======== ROWS

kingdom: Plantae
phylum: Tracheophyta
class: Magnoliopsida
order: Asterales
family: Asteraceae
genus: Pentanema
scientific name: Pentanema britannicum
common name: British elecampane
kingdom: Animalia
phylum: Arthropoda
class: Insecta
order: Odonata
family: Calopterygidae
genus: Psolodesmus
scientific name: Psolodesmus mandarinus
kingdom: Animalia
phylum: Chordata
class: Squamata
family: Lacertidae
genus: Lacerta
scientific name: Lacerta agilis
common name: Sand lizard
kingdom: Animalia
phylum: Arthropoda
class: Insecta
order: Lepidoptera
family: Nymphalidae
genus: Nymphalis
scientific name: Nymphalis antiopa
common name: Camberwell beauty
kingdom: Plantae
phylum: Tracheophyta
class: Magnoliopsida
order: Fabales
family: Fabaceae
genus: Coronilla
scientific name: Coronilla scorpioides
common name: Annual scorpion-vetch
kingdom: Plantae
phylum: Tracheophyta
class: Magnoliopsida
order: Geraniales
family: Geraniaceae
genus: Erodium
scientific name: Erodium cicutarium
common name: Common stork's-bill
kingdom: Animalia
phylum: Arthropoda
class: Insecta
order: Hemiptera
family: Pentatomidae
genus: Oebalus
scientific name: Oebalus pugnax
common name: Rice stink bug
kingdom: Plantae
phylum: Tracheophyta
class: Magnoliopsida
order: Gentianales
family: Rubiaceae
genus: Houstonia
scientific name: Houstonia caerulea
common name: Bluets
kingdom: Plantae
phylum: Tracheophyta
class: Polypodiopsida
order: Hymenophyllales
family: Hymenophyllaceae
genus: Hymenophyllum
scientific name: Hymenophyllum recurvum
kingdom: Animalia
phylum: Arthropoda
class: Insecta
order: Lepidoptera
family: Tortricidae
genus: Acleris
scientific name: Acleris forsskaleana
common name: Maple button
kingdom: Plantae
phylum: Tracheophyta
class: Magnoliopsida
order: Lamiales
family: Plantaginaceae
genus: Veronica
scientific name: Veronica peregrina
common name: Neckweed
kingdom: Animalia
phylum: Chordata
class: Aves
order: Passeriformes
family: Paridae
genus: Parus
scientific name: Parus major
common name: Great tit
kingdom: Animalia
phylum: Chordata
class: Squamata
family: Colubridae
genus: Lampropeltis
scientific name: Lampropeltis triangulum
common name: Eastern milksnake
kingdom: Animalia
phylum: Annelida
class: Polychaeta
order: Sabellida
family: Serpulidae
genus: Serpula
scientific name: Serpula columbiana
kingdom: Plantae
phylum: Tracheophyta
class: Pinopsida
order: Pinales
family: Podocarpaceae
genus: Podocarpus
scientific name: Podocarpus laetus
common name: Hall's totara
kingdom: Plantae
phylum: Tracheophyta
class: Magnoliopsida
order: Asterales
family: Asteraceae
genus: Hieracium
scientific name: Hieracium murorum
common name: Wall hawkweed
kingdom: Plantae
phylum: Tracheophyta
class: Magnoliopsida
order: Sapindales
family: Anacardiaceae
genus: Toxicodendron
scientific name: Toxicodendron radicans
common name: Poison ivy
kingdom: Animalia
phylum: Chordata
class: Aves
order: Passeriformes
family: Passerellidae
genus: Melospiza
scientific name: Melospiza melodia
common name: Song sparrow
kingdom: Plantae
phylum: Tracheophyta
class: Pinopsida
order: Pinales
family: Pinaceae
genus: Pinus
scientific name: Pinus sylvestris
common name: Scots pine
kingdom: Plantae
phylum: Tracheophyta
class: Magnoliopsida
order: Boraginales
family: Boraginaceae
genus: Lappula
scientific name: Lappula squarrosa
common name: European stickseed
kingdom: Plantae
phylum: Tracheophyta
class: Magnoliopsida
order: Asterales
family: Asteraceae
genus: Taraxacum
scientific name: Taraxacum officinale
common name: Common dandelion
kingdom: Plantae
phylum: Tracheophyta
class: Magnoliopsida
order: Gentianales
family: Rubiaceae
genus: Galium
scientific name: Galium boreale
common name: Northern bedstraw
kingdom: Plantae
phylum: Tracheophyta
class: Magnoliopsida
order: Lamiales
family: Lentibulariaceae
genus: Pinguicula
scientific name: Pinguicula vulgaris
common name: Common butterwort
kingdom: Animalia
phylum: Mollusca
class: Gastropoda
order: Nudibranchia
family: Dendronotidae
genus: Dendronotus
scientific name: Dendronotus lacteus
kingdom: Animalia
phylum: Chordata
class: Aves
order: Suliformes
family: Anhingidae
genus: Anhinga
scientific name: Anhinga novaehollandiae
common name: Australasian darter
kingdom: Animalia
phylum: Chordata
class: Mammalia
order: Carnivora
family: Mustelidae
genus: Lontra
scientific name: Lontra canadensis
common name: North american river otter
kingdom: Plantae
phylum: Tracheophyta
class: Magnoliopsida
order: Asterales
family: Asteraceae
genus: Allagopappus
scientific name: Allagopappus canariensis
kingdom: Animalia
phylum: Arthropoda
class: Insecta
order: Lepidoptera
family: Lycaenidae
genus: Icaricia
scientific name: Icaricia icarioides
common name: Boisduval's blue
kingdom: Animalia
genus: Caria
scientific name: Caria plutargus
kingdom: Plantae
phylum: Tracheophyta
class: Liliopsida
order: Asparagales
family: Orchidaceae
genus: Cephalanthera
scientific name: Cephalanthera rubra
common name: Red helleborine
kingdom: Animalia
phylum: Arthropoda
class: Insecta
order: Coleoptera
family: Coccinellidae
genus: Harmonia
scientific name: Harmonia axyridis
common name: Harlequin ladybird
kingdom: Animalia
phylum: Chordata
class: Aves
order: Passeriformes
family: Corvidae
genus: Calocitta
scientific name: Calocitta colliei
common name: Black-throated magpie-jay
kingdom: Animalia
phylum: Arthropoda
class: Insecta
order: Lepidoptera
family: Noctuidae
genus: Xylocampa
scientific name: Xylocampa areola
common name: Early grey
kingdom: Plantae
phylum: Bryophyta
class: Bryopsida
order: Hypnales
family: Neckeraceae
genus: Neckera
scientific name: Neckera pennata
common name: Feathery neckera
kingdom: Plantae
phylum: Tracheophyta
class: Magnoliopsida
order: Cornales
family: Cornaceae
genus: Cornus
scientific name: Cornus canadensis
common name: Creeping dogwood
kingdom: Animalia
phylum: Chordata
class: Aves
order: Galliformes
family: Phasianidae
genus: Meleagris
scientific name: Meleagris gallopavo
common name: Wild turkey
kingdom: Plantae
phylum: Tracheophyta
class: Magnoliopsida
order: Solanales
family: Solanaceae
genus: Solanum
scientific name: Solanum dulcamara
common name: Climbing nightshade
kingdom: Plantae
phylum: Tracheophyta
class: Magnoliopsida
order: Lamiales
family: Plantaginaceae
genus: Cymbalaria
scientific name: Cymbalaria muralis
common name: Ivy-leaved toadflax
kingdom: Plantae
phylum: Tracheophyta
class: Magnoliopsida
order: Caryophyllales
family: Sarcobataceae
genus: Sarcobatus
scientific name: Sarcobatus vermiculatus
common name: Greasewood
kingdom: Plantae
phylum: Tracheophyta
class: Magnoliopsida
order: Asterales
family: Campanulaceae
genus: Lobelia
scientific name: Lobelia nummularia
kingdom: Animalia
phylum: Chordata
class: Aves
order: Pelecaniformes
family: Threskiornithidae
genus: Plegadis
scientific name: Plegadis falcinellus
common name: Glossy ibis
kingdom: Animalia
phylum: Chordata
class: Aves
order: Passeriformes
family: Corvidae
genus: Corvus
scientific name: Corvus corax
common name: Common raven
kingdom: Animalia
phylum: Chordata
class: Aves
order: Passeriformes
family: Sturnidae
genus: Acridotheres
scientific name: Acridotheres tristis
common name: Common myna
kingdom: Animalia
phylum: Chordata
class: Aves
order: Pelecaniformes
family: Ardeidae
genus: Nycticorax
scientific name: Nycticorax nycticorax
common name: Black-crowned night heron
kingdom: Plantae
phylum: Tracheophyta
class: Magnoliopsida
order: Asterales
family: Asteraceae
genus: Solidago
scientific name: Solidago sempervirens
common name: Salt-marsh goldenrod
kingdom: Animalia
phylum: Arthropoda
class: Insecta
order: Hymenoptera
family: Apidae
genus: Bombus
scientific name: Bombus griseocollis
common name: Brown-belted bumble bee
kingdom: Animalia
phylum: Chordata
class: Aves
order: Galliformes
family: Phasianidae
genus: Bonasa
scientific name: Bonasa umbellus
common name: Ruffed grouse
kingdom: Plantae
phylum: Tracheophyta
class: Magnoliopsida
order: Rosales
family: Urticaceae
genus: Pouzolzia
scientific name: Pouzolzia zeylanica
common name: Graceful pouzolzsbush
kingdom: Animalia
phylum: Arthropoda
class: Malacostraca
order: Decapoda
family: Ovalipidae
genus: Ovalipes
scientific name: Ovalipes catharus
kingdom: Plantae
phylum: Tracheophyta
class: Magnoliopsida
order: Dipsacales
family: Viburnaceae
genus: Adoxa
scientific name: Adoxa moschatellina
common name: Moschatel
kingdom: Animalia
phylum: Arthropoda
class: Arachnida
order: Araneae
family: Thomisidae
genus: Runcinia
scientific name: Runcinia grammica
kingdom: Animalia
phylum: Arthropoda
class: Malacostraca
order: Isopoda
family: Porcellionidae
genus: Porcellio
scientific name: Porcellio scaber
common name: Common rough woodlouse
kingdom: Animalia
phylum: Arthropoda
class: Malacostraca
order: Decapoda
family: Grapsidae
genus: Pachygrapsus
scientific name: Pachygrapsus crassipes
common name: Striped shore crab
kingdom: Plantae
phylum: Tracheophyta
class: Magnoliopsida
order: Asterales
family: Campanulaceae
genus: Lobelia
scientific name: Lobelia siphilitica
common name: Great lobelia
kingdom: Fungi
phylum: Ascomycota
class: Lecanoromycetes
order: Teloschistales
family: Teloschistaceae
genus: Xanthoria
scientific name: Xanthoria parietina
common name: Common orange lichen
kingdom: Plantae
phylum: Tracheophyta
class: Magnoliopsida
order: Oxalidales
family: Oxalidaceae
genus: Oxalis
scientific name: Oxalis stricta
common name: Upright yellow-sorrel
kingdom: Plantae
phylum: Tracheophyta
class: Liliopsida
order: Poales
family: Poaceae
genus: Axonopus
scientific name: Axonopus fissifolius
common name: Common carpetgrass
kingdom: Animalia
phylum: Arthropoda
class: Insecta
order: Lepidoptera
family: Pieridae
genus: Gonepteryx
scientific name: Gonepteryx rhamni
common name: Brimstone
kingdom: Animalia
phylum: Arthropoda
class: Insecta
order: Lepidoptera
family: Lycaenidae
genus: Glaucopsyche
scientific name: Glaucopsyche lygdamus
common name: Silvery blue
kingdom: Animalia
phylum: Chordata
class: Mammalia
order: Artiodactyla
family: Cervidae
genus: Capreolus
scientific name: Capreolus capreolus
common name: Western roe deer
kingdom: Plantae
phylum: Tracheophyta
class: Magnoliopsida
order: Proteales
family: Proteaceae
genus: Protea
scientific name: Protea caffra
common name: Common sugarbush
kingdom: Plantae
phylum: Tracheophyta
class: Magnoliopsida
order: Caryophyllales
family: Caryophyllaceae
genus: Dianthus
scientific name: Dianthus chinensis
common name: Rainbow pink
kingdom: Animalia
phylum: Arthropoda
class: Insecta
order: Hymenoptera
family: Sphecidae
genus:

================

Print the lines of the items above between the line containing "family: Passerellidae" and the line containing "genus: Anhinga", inclusive, with no changes.

#### ANSWER
family: Passerellidae
genus: Melospiza
scientific name: Melospiza melodia
common name: Song sparrow
kingdom: Plantae
phylum: Tracheophyta
class: Pinopsida
order: Pinales
family: Pinaceae
genus: Pinus
scientific name: Pinus sylvestris
common name: Scots pine
kingdom: Plantae
phylum: Tracheophyta
class: Magnoliopsida
order: Boraginales
family: Boraginaceae
genus: Lappula
scientific name: Lappula squarrosa
common name: European stickseed
kingdom: Plantae
phylum: Tracheophyta
class: Magnoliopsida
order: Asterales
family: Asteraceae
genus: Taraxacum
scientific name: Taraxacum officinale
common name: Common dandelion
kingdom: Plantae
phylum: Tracheophyta
class: Magnoliopsida
order: Gentianales
family: Rubiaceae
genus: Galium
scientific name: Galium boreale
common name: Northern bedstraw
kingdom: Plantae
phylum: Tracheophyta
class: Magnoliopsida
order: Lamiales
family: Lentibulariaceae
genus: Pinguicula
scientific name: Pinguicula vulgaris
common name: Common butterwort
kingdom: Animalia
phylum: Mollusca
class: Gastropoda
order: Nudibranchia
family: Dendronotidae
genus: Dendronotus
scientific name: Dendronotus lacteus
kingdom: Animalia
phylum: Chordata
class: Aves
order: Suliformes
family: Anhingidae
genus: Anhinga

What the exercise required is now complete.